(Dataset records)
====
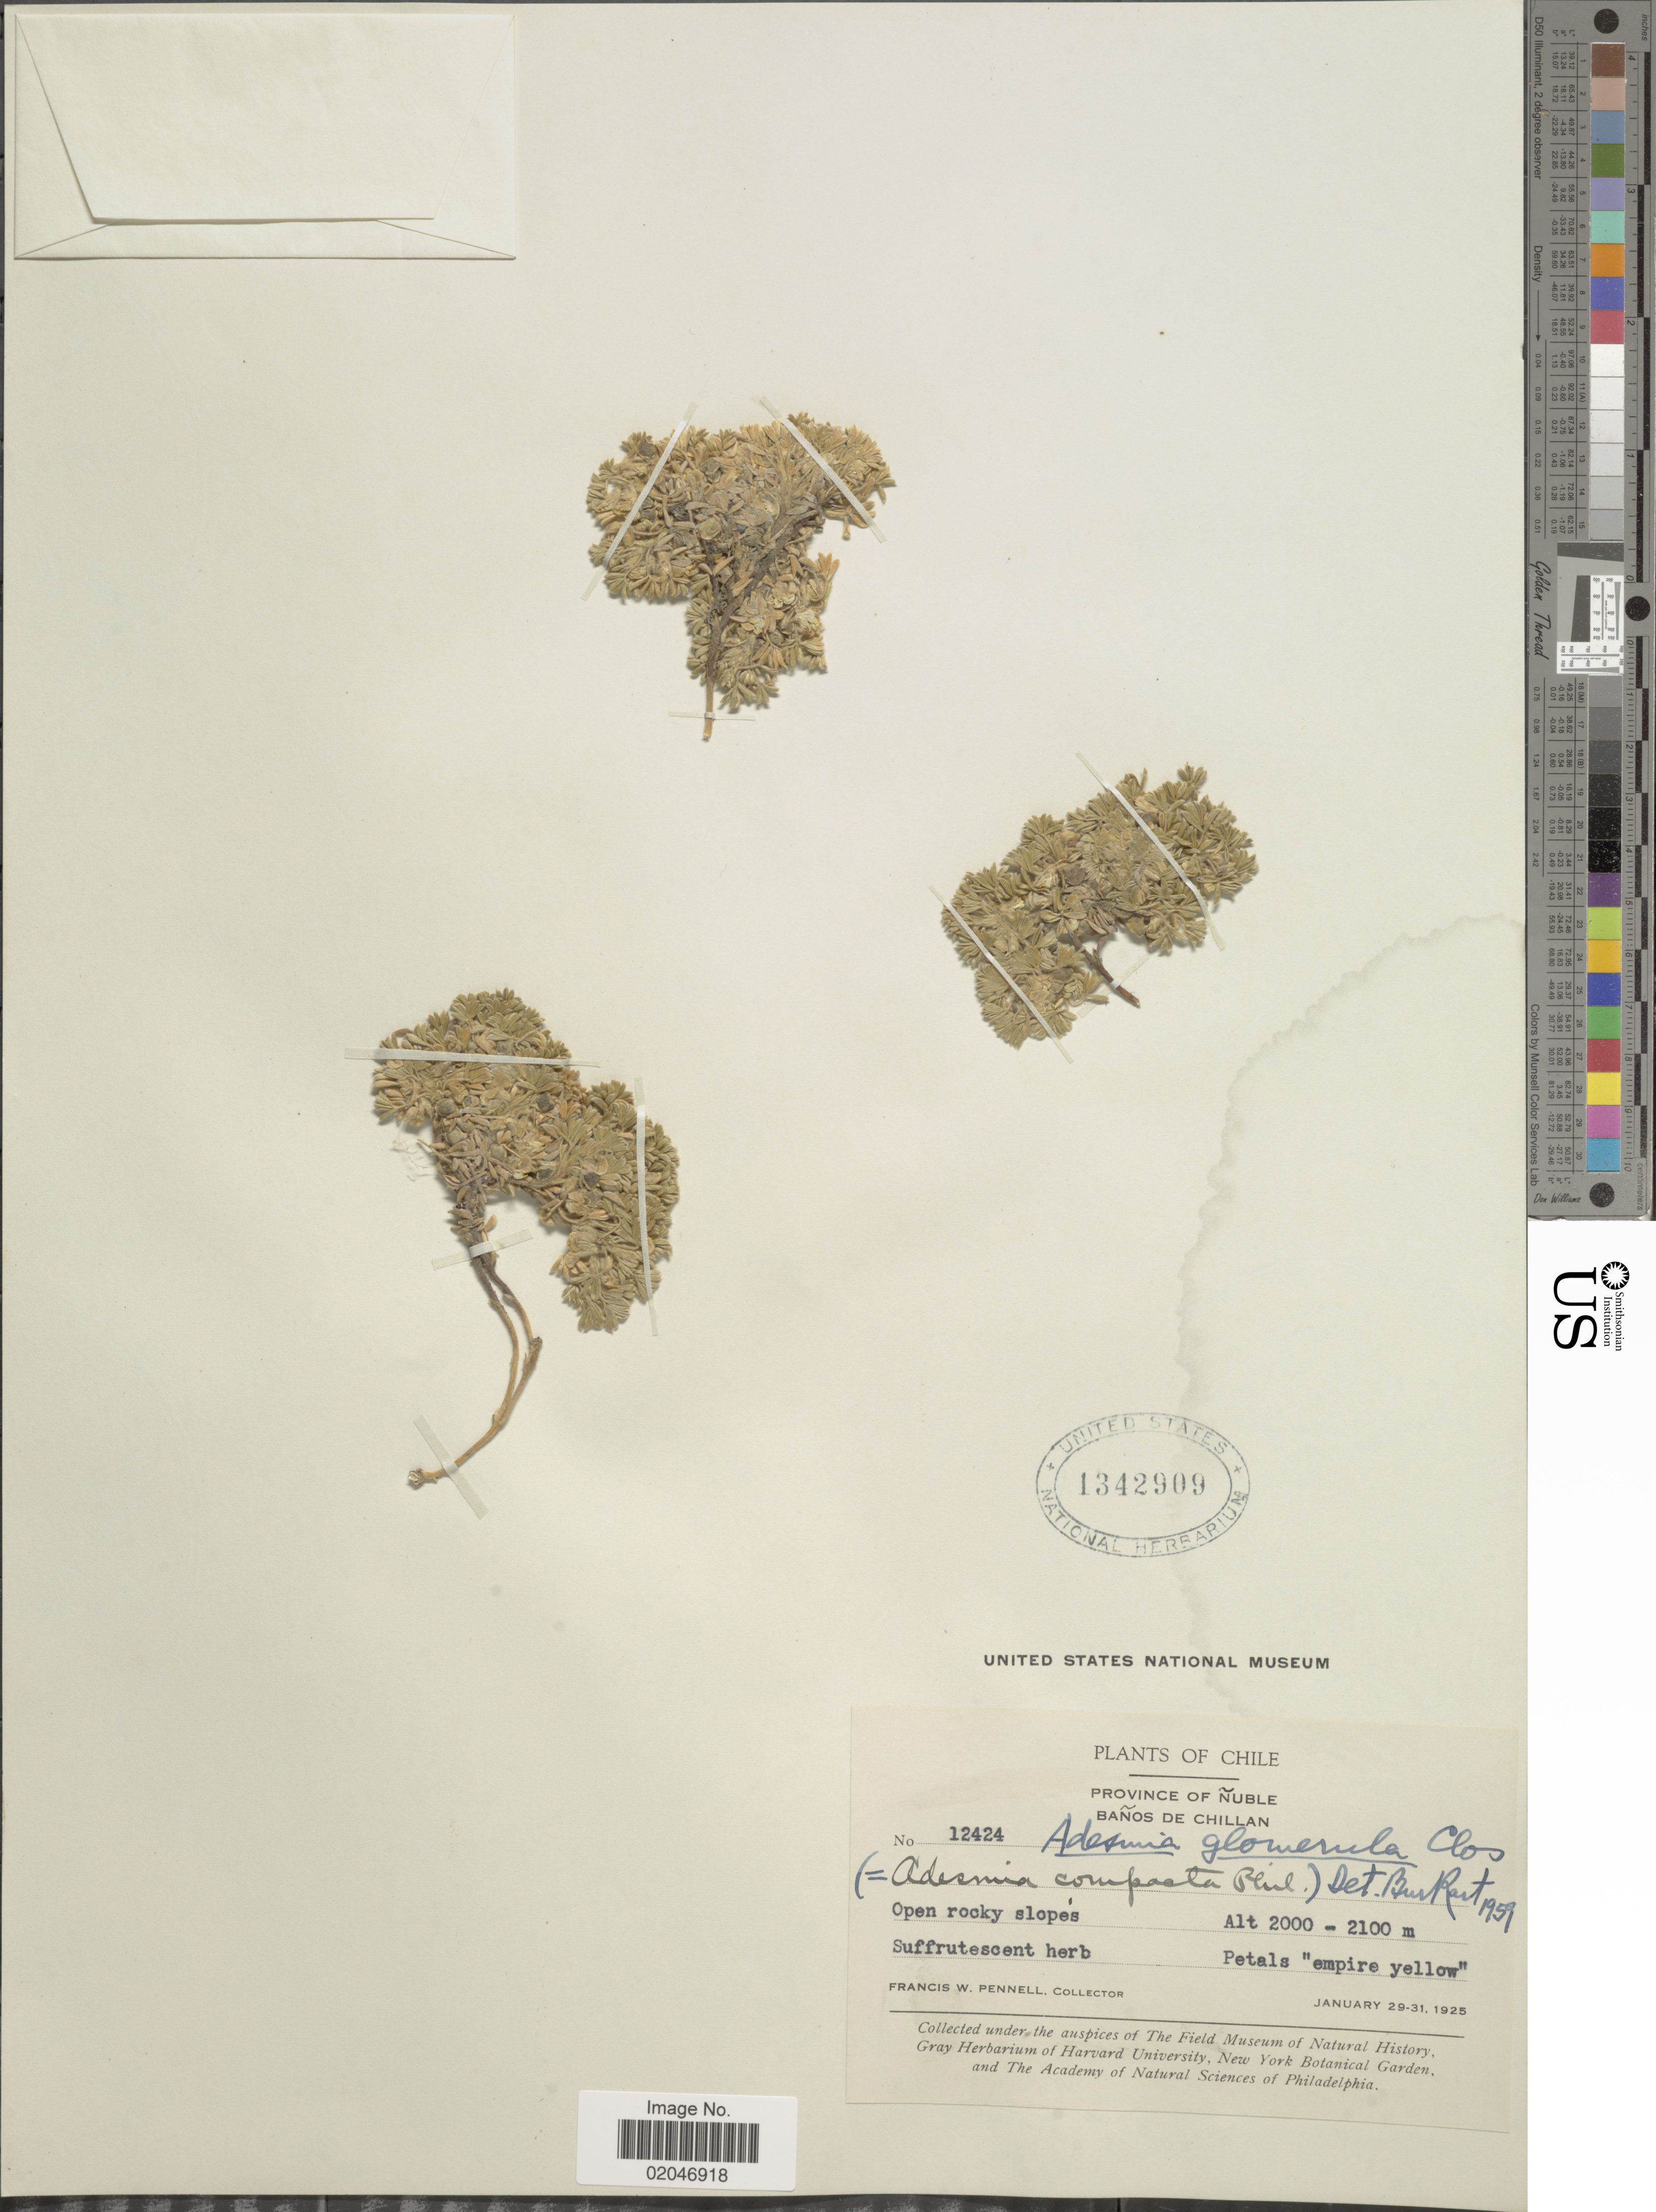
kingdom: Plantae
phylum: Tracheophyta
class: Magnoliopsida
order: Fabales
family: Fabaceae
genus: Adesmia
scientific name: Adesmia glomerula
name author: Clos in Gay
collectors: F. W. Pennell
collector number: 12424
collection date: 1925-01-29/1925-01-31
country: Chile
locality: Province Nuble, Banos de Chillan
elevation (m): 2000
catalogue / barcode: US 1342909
====
## Exercise goal
Copy out every line of the records above word for word, leaving out the pictures.

## Exercise response
kingdom: Plantae
phylum: Tracheophyta
class: Magnoliopsida
order: Fabales
family: Fabaceae
genus: Adesmia
scientific name: Adesmia glomerula
name author: Clos in Gay
collectors: F. W. Pennell
collector number: 12424
collection date: 1925-01-29/1925-01-31
country: Chile
locality: Province Nuble, Banos de Chillan
elevation (m): 2000
catalogue / barcode: US 1342909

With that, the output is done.